# Shimano Stradic/sustain spool



## limit chaser (Sep 28, 2009)

Anybody know if a Sustain spool will fit on a stradic reel (all latest models)..thanks in advance.


----------



## wartfroggy (Jan 25, 2007)

The best way to find out is probably to try it. It will take you about 5 minutes to swap spools. If it fits on the shaft, try pulling out some drag , and it should be pretty clear.


----------



## -Axiom- (Jul 24, 2010)

limit chaser said:


> Anybody know if a Sustain spool will fit on a stradic reel (all latest models)..thanks in advance.



Mine do.


----------



## dannym (Jan 5, 2011)

does the same go for a ci4 stradic? or if a regular stradic spool fits the ci4?


----------



## -Axiom- (Jul 24, 2010)

dannym said:


> does the same go for a ci4 stradic? or if a regular stradic spool fits the ci4?



IMO you should boycott any reel over $100 that doesn't come with a spare spool, especially if spare spools aren't available at the point of purchase.

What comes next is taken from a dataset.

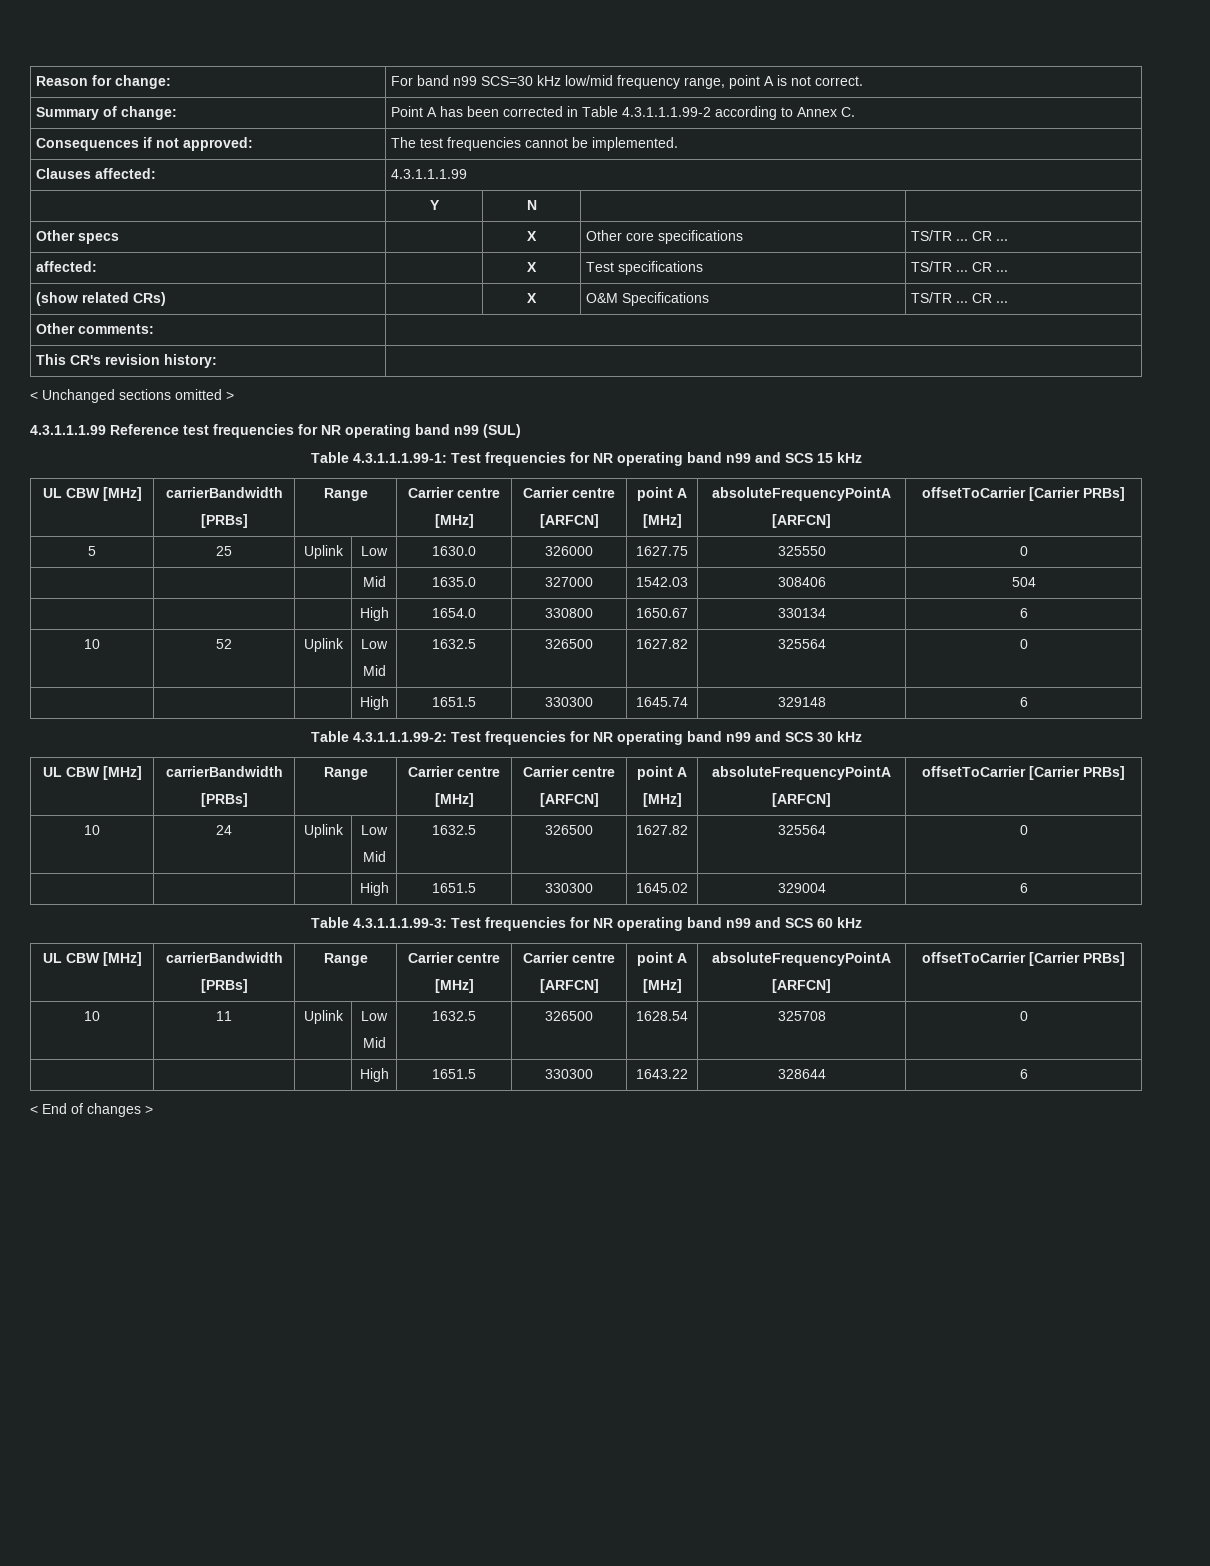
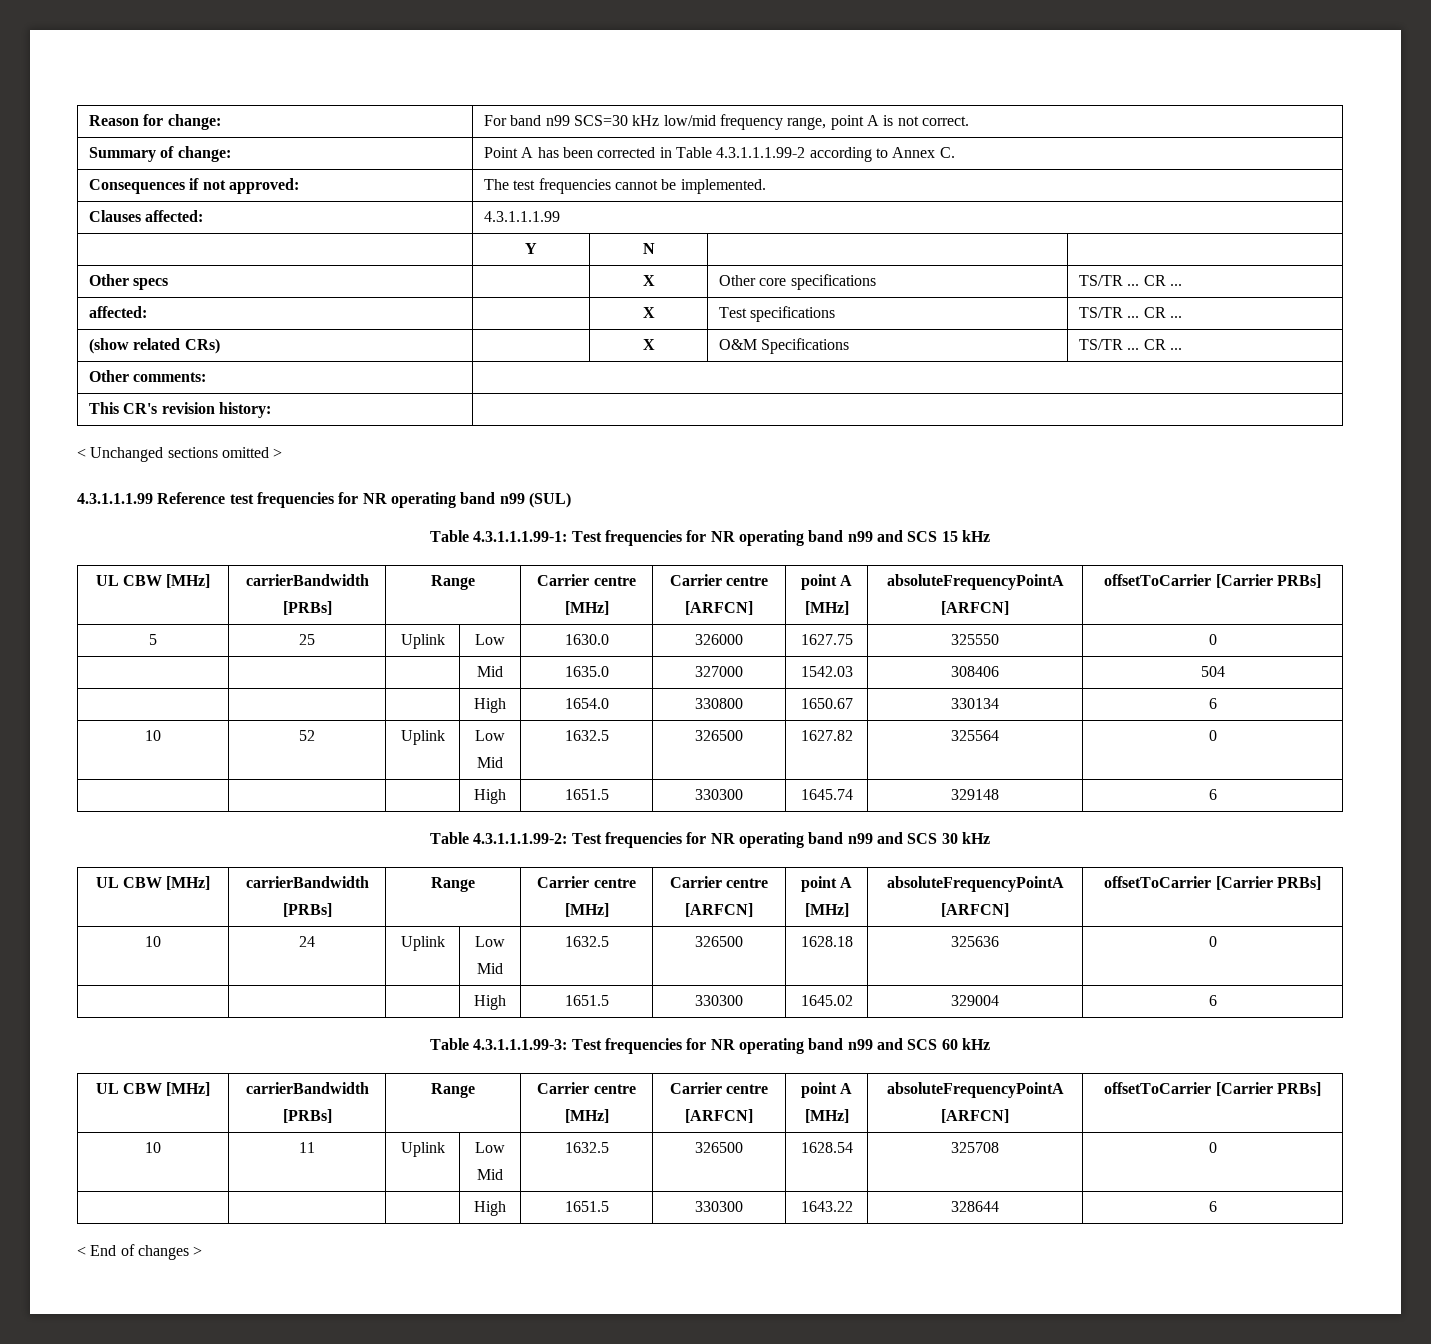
[636,825,688,835] [777,825,826,835] 1627.82 | 325564 -> [800,936,853,947] [951,936,999,947] 1628.18 | 325636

I have no idea if a regular Stradic spool will fit on a ci4, it probably will.
I don't have a ci4 to test it though.


----------



## dannym (Jan 5, 2011)

-Axiom- said:


> IMO you should boycott any reel over $100 that doesn't come with a spare spool, especially if spare spools aren't available at the point of purchase.
> 
> I have no idea if a regular Stradic spool will fit on a ci4, it probably will.
> I don't have a ci4 to test it though.


 if it wasnt a gift i wouldnt wouldnt own one...i have zero complaints other than that simple fact...


----------